Several years ago Sugar Bird was fired. Although it disturbed me it never seemed to affect him. I brought it up to him but he just whistled the first phrase of Winchester Cathedral, and said, "Sugar Bird's a pretty bird." It made me feel better about his termination and he went happily back to his seed.
The policy manual said, as a chaplain, I could do "Creative therapies" (That has been changed since then to be clearer). So, I bought the sweetest bird in the shop and began working to prepare him to become a therapy animal. I decided that I was going to take classes in Animal Assisted Therapy and get him certified. My supervisor agreed with my interpretation of the policy but we never got that far.
One day I got a call from the compliance officer who said, "We don't have a protocol for pet therapy."

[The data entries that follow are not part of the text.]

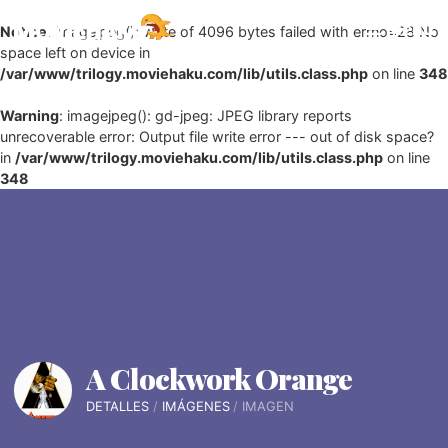
Menu
Notice
: imagejpeg(): write of 4096 bytes failed with errno=28 No
space left on device in
/var/www/trilogy.moviehaku.com/lib/utils.class.php
on line
348
Warning
: imagejpeg(): gd-jpeg: JPEG library reports
unrecoverable error: Output file write error --- out of disk space?
in
/var/www/trilogy.moviehaku.com/lib/utils.class.php
on line
348
A Clockwork Orange
DETALLES
IMÁGENES
IMAGEN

"Animal Assisted Therapy," I corrected her.
"Whatever," she said. "We don't have a protocol for it." her words were brisk, clipped and officious. I felt like I was back in the Marine Corps. My suggestion that she allow me to do research and write policy for approval by management went over like a concrete airplane. "There's too much liability." The tone of her authority ratcheted like a pair of handcuffs as she recited the oldest management excuse on the planet for quashing creativity.

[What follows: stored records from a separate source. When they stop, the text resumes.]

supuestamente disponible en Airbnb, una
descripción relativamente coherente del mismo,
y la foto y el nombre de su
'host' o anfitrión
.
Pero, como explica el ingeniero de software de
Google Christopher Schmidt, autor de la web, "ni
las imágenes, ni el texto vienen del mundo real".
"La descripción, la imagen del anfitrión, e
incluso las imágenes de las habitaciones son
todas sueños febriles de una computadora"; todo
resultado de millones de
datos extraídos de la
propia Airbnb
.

I broke the news gently to Sugar Bird because he'd gotten rather attached to several patients. One was a person who rarely talked but chattered on about her life when he perched on her shoulder and picked at her shiny glasses. Another lady enjoyed watching birds at her feeders and expressed interest in birds. I offered a visit from Sugar Bird. She didn't want to hold him but loved petting him as I held him. She fell in love with him so fast and so deeply that I must confess to smuggling him in to see her one day after the edict so she could say goodbye. She just wouldn't be satisfied until I did and Iron Mike, the compliance gunner never caught us. Sugar Bird and I stopped with that one felony.
The best story I have about Sugar Bird's short career with patients is about a man whose cancer went to his brain and he stopped doing everything but sitting and staring. The family gathered in the living room for our visit and we sat together watching Dave stare blankly. I got Sugar Bird off my shoulder and Dave's wife formed his hand so that it was resting on his thigh with his index finger extended enough for a perch and Sugar Bird stepped up.
At the feel of the cool, bony feet on Dave's finger and possibly the color of his feathers, Dave's eyes lit up and he focused on the bird with obvious pleasure. Sugar Bird cocked his head, seemed to make eye contact with him until Dave drifted off to sleep. Between the time they connected and our attention was recalled to them, the family and I talked together. Dave's wife suddenly pointed to the pair and said in a stage whisper, "Look at that! Isn't that amazing? They're both asleep!" Sugar Bird had picked up one foot, tucked his head under a wing and went to sleep too. Now it was our turn to be speechless.
We all sat with mouths hanging open until a sense of peaceful quiet settled over us and we became a part of the connection between Dave, Sugar Bird and the peace that passes all understanding.